Aby zapewnić gaz gospodarstwom domowym i instytucjom użyteczności publicznej, Polskie Górnictwo Naftowe i Gazownictwo może zdecydować o ograniczeniu dostaw dla przemysłu od początku czwartego kwartału. Prezes giełdowej spółki szacuje, że pierwsze ograniczenia nastąpią na przełomie października i listopada. Od kiedy dokładnie na razie jednak nie wiadomo.

Giełdowa spółka wystąpiła już do Operatora Gazociągów Przesyłowych „Gaz-System” z wnioskiem o niezwłoczne wprowadzenie dziesiątego stopnia zasilania gazem. To pierwszym etap procedury zmierzającej do wprowadzenia ograniczeń. Wczoraj Gaz-System poinformował o tym Ministra Gospodarki. Następnie o wprowadzeniu ewentualnych ograniczeń będzie mowa na Radzie Ministrów. Dopiero wówczas Prezes Rady Ministrów może wydać odpowiednie rozporządzenie. Jeśli i to nie wystarczy Polska musi powiadomić Komisję Europejską o zagrożeniu bezpieczeństwa paliwowego naszego kraju i zażądać zwołania grupy Koordynacyjnej ds. Gazu. Ostatni etap to wstrzymanie dostaw do części odbiorców, głównie przemysłowych, w celu zapewnienia dostaw do odbiorców komunalno-bytowych.

Powodem takich działań PGNiG i Gaz-Systemu są przedłużające się negocjacje polsko-rosyjskie dotyczące aneksu do kontraktu jamalskiego przewidującego zwiększenie importu tego surowca z kierunku wschodniego. Przewidziany na ten rok import błękitnego paliwa PGNiG wykorzystała już niemal w całości. Spółka otrzymała 7,45 mld m sześc. surowca. Jego deficytu spodziewa się w trzeciej dekadzie października. Z szacunków zarządu PGNiG wynika, że deficyt wyniesie 1,5-1,7 mld m sześc. Z drugiej strony błękitne paliwo pochodzące z wydobycia krajowego, podziemnych magazynów gazu oraz importu z kierunku zachodniego nie będzie w stanie zaspokoić zapotrzebowania zgłaszanego przez wszystkich klientów.

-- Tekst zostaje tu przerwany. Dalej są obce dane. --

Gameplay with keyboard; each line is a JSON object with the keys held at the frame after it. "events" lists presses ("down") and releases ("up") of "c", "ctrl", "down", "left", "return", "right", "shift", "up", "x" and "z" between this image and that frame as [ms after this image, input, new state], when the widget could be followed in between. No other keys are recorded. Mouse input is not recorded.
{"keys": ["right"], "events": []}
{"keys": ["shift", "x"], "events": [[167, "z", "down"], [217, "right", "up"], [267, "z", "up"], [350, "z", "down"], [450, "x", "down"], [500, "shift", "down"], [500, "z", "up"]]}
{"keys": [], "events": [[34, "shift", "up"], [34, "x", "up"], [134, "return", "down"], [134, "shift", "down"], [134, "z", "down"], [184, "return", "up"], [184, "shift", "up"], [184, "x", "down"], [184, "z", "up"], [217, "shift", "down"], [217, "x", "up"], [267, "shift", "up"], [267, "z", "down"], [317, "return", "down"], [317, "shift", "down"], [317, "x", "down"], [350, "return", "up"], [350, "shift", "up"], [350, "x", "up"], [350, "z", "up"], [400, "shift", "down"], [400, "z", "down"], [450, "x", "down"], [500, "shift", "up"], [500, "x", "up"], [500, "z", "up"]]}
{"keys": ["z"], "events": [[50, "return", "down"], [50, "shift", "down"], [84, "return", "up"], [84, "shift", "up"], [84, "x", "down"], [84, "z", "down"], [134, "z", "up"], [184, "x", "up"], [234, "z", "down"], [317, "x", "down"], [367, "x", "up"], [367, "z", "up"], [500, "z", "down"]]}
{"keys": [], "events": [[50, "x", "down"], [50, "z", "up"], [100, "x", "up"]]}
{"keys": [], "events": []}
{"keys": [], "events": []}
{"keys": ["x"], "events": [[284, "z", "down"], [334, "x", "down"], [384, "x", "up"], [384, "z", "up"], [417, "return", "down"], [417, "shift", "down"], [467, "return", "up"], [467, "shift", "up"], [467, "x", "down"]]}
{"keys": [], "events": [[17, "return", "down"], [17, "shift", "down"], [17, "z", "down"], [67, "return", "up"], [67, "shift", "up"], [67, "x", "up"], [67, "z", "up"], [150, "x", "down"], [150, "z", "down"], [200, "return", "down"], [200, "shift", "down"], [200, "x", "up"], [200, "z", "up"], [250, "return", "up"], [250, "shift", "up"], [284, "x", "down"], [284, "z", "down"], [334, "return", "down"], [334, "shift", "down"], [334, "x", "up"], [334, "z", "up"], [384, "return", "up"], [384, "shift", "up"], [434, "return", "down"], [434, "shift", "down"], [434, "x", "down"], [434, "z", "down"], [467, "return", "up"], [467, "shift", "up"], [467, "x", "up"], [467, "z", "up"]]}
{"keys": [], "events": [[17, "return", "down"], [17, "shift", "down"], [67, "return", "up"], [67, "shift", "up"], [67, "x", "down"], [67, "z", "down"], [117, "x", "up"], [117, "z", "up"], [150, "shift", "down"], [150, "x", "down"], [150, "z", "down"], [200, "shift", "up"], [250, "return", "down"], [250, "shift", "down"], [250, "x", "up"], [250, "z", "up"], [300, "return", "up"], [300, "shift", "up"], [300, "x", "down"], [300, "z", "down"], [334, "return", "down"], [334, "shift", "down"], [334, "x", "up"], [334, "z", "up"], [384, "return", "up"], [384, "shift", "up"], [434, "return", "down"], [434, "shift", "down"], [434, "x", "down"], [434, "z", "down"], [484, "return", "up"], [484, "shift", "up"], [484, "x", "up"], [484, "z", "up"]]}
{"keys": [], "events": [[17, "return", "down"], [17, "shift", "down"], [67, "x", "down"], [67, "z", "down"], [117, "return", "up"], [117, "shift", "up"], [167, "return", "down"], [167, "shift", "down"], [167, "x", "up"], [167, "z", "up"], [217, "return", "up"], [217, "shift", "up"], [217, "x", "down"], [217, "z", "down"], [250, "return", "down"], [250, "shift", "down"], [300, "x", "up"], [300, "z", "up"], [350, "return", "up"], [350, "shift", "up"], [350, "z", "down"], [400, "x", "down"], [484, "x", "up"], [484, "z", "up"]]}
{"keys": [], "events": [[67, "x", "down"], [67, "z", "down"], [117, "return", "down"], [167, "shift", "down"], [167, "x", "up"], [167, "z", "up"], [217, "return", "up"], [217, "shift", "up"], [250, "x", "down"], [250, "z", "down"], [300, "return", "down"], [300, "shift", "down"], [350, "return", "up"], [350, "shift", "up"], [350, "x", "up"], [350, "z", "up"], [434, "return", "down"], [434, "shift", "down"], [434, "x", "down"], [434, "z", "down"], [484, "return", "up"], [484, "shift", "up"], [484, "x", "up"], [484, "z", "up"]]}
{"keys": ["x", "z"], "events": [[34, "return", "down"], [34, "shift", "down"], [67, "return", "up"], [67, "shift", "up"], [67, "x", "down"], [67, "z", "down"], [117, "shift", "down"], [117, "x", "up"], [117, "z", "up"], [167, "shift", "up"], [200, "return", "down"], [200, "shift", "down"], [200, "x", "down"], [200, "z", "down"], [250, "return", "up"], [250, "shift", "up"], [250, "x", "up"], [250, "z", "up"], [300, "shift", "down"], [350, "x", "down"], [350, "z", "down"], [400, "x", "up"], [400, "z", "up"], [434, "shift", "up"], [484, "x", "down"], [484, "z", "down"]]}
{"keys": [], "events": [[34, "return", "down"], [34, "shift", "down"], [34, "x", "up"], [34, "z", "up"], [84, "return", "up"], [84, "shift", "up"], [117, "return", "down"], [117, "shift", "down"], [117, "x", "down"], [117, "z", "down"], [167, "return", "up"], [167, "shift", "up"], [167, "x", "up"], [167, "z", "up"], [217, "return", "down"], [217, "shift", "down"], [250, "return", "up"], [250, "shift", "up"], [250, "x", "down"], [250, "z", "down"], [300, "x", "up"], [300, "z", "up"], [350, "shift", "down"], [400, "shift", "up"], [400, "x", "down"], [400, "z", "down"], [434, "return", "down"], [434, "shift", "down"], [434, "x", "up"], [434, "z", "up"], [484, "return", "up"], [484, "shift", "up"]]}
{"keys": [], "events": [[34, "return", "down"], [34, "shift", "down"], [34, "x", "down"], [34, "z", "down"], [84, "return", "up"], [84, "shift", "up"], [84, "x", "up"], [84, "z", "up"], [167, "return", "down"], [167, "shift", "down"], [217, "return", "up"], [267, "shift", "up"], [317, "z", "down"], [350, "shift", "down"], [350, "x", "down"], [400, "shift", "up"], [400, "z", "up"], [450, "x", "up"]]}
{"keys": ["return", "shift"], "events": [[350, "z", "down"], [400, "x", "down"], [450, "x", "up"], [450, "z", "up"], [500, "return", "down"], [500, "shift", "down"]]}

Obecnie w podziemnych magazynach jest około 1,3 mld sześc. gazu. To oznacza, że są wypełnione w 85 proc. Więcej surowca w magazynach nie uda się już zgromadzić, gdyż spółka zakończyła zatłaczanie i obecnie trwa przygotowanie magazynów do zasilania sieci przesyłowej. Jak informuje PGNiG wydobycie krajowe w tym roku wyniesie 4,2 mld m sześc., a import z Niemiec, niespełna 1 mld m sześc.